Is that hundred-dollar bill you just received real or fake? One way to tell is to check anti-counterfeiting features such as watermarks printed in special inks or hologram stickers, which rely on reflecting visible light.
Metamaterials that not only reflect but can change other properties like the polarization of light could be used to make anti-counterfeiting methods even more secure. However, creating metamaterials that interact with higher frequency ultraviolet (UV) light is difficult.
Instead of more conventional materials like silicon and titanium, researchers led by Hong Liu at A*STAR’s Institute of Materials Research and Engineering (IMRE), turned to niobium pentoxide, a transition metal oxide with a large bandgap.
“In the near-UV spectrum (350-400 nm), we found that niobium pentoxide exhibits lower absorption loss and higher transmission efficiency than other materials like silicon and silicon nitride,” said Liu. In fact, the team achieved a transmission efficiency of approximately 80 percent in the near-UV spectrum, the highest reported to date for UV metasurfaces.
Using high aspect ratio nanoblocks of niobium pentoxide, Liu’s team developed a hologram using the polarization of UV light as an added security dimension. When the nanoblocks are illuminated with UV light, three different holographic images are formed depending on how the light is polarized. Compared to the single image generated by conventional holograms used in anti-counterfeiting features like the ones on banknotes, this UV-based approach would enable enhanced levels of security, Liu said.
In addition to anti-counterfeiting applications, the high transmission efficiency of niobium pentoxide could pave the way for miniaturized optical and photonics elements such as lenses. “Also, the higher the transmission efficiency, the lower the power consumption of the device.

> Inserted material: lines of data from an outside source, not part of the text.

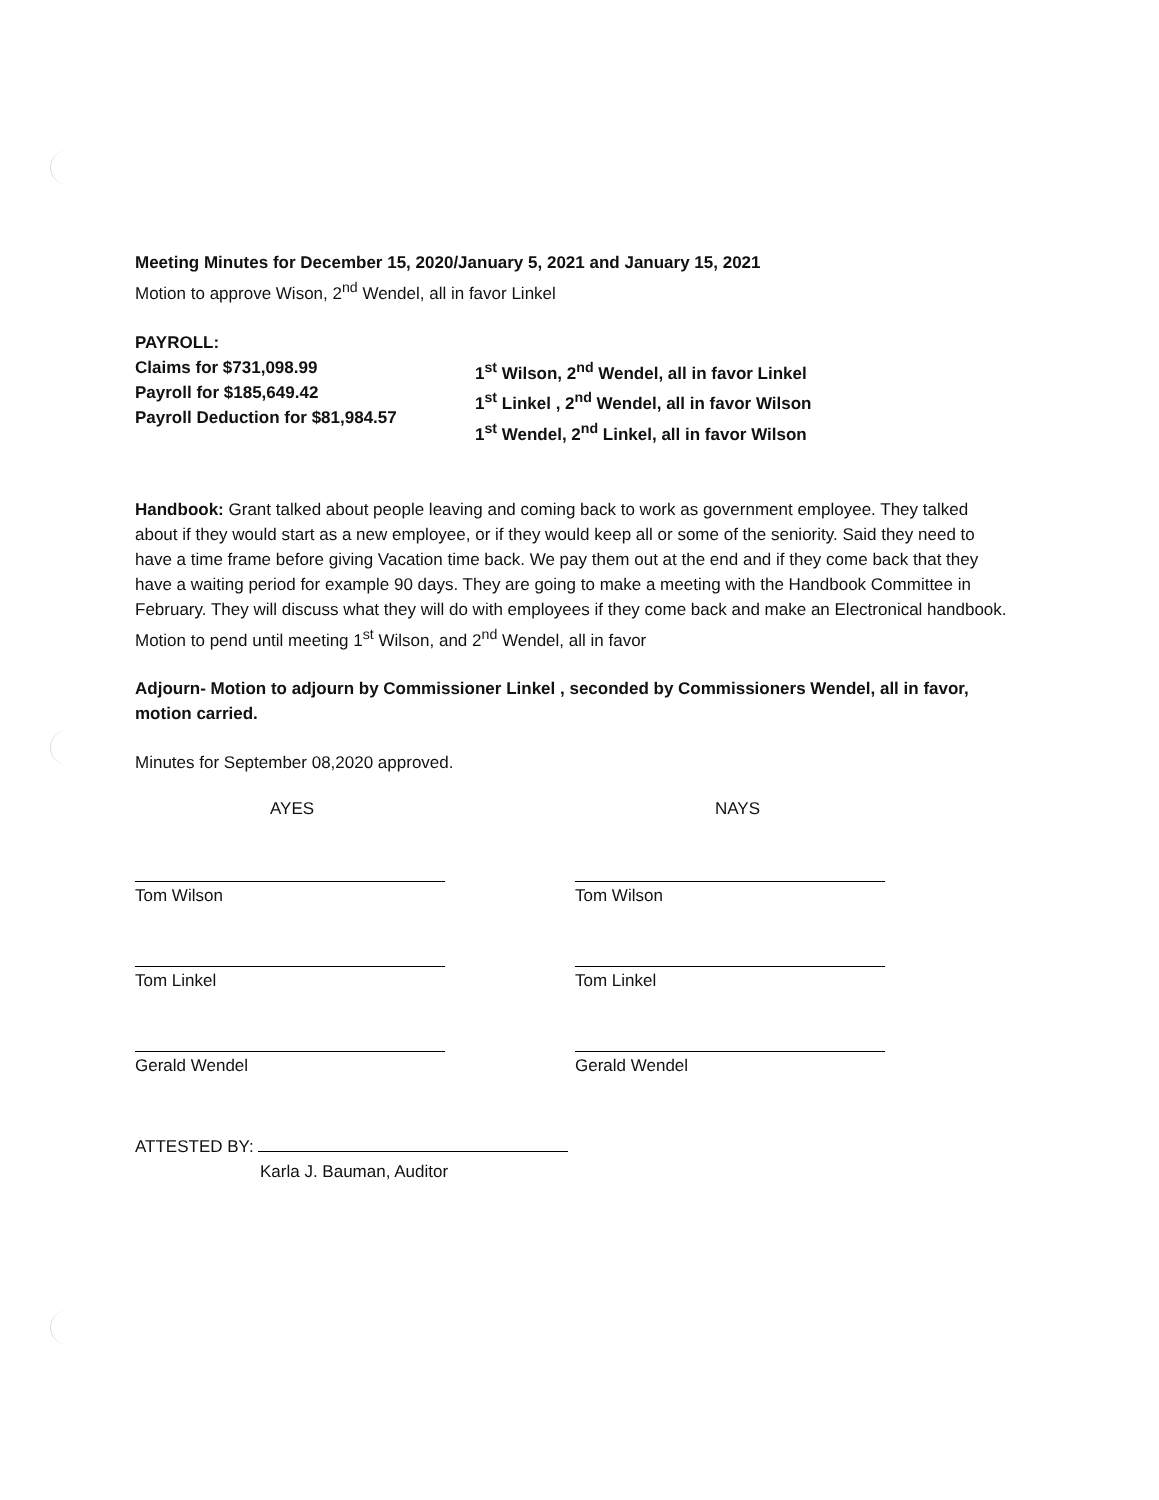Meeting Minutes for December 15, 2020/January 5, 2021 and January 15, 2021
Motion to approve Wison, 2<sup>nd</sup> Wendel, all in favor Linkel
PAYROLL:
Claims for $731,098.99
Payroll for $185,649.42
Payroll Deduction for $81,984.57
1<sup>st</sup> Wilson, 2<sup>nd</sup> Wendel, all in favor Linkel
1<sup>st</sup> Linkel , 2<sup>nd</sup> Wendel, all in favor Wilson
1<sup>st</sup> Wendel, 2<sup>nd</sup> Linkel, all in favor Wilson
Handbook: Grant talked about people leaving and coming back to work as government employee. They talked about if they would start as a new employee, or if they would keep all or some of the seniority. Said they need to have a time frame before giving Vacation time back. We pay them out at the end and if they come back that they have a waiting period for example 90 days. They are going to make a meeting with the Handbook Committee in February. They will discuss what they will do with employees if they come back and make an Electronical handbook. Motion to pend until meeting 1<sup>st</sup> Wilson, and 2<sup>nd</sup> Wendel, all in favor
Adjourn- Motion to adjourn by Commissioner Linkel , seconded by Commissioners Wendel, all in favor, motion carried.
Minutes for September 08,2020 approved.
AYES
Tom Wilson
Tom Linkel
Gerald Wendel
NAYS
Tom Wilson
Tom Linkel
Gerald Wendel
ATTESTED BY:
Karla J. Bauman, Auditor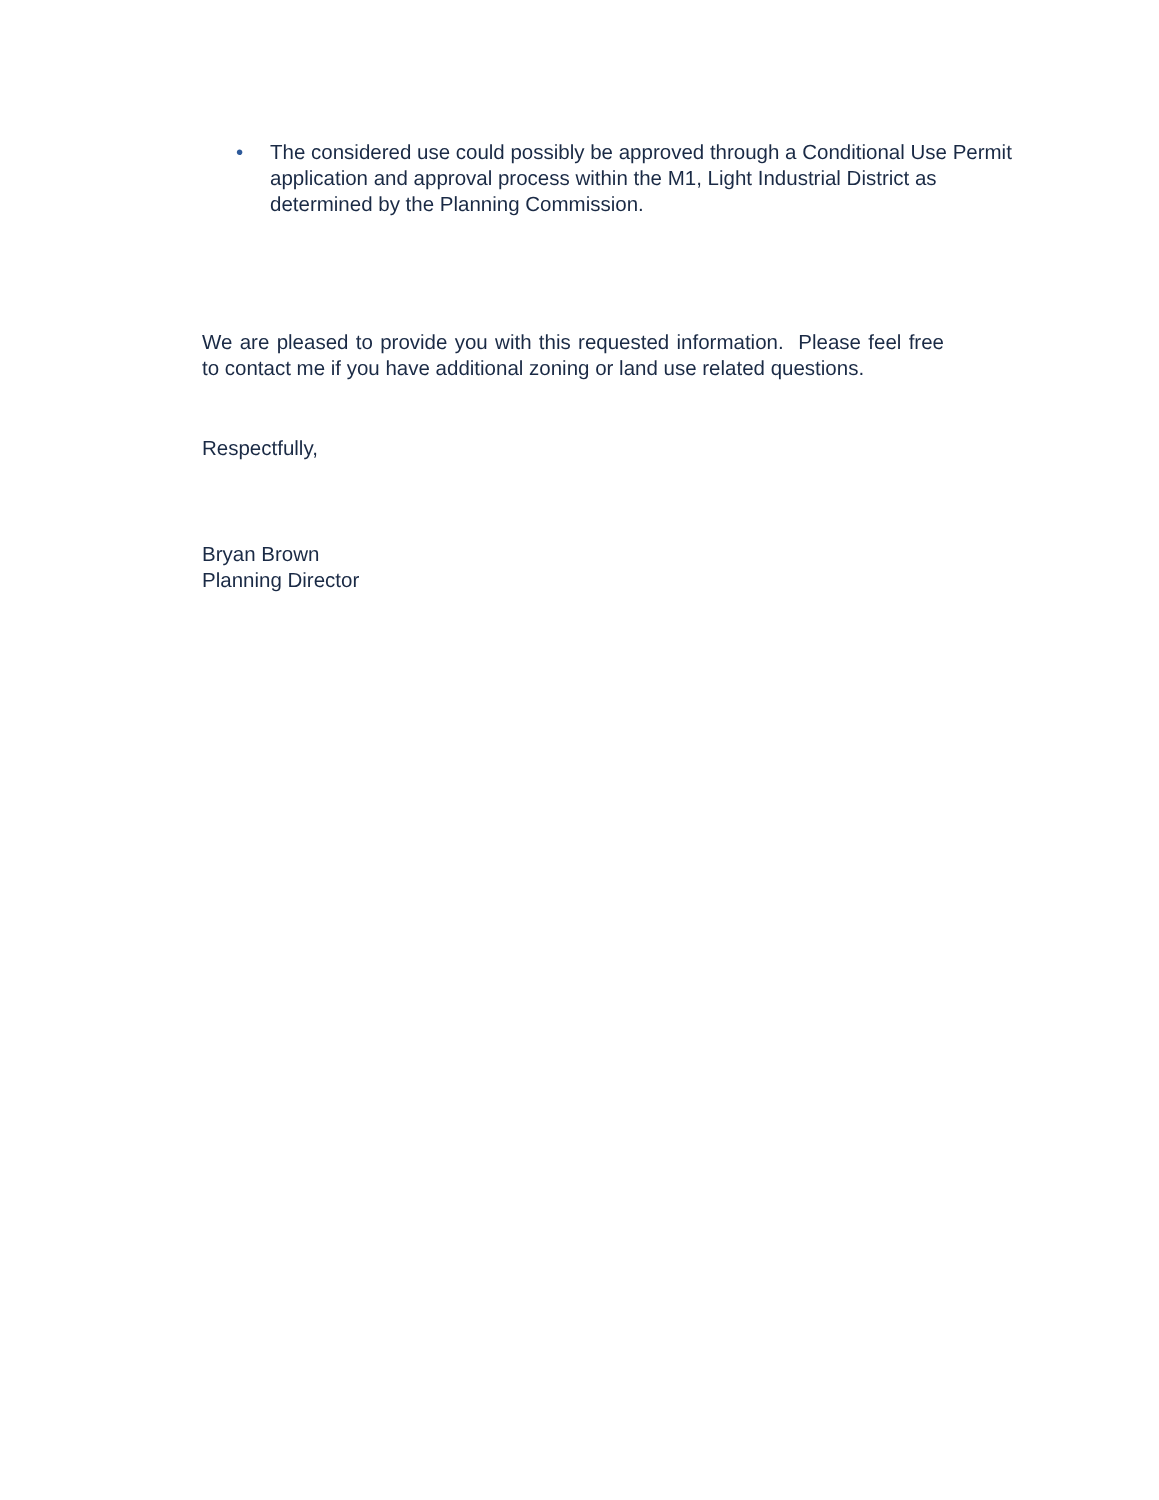• The considered use could possibly be approved through a Conditional Use Permit application and approval process within the M1, Light Industrial District as determined by the Planning Commission.
We are pleased to provide you with this requested information. Please feel free to contact me if you have additional zoning or land use related questions.
Respectfully,
Bryan Brown
Planning Director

Efficiency, therefore, is one of the key technical specifications of all optics and photonics systems,” Liu remarked.
“We are currently trying to develop UV metalenses, which can potentially be applied to high-resolution lithography, as well as other flat optical elements for beam steering, shaping and polarization control, to tailor UV light properties. We have also received industry interest in high-performance UV diffractive optical elements to split UV light for laser processing,” he said.
The A*STAR-affiliated researchers contributing to this research are from the Institute of Materials Research and Engineering (IMRE).